My sister and I, it feels, are the only people who understand each other’s experiences. We search for answers on TV, and within our families, but no story is as familiar as our own. I tumbled into her timeline by being the younger sibling, and kept following, first through birth, then school, and then finally to America, each of my moves six years and one month after hers.
Together, we navigate this continent apart. Her, in Illinois. I, in Virginia. In the back of my head, I think of how she makes her choices, what she would do if she were in my shoes. I don’t always heed her imagined advice, or pause to listen, but I know what it would say.
When I don’t know how she might react, I call her, and she picks up amid the din of the hospital and tells me to call her back. We talk at odd hours, when the new home of ours is quiet and we can be heard.

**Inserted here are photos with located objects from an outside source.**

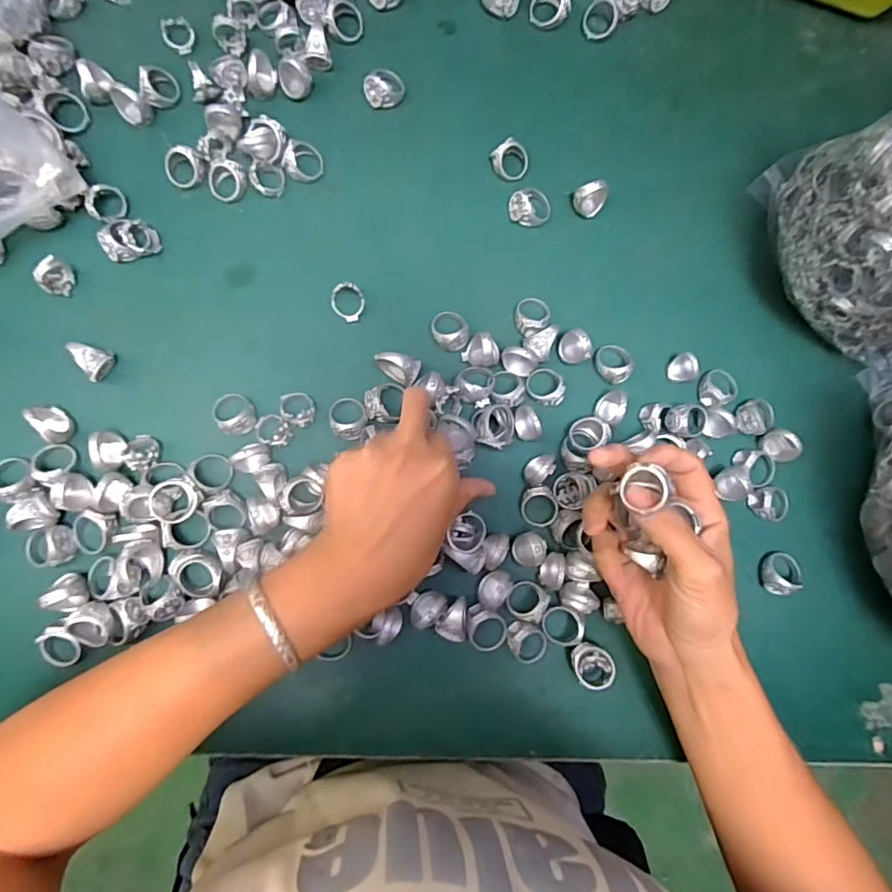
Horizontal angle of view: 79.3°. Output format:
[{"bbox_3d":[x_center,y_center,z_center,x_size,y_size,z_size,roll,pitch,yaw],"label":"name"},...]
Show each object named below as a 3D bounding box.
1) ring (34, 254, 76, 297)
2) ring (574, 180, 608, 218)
[{"bbox_3d":[-0.256,-0.111,0.353,0.016,0.018,0.020,37,81,0],"label":"ring"},{"bbox_3d":[0.107,-0.183,0.398,0.021,0.024,0.020,1,83,-5],"label":"ring"}]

There is no one-sided narrative to being an immigrant. Sometimes it hurts, like when I am reminded that I don’t quite belong (where are you really from?) and that the answer I will give won’t fit the asker’s perception of how I look. Sometimes, it feels so good, like when I get to meet someone from Virginia when I am in Illinois and they tell me “I’m so excited to meet someone from home.” There are moments that are both, when I meet a fellow East African and we reminisce about the home that we have left behind, and celebrate being here in the homes we have found.
So, I want to hear your stories. I want to know how you arrived. I want to know where you went, and what felt like home. When did your new country feel like home? When did you know? Do you know? Tell me about your families. Tell me the answers to questions I haven’t yet asked. I want to hear about the difficulties and the triumphs of existing in new spaces. Tell me how immigration changed you; tell me who immigration built.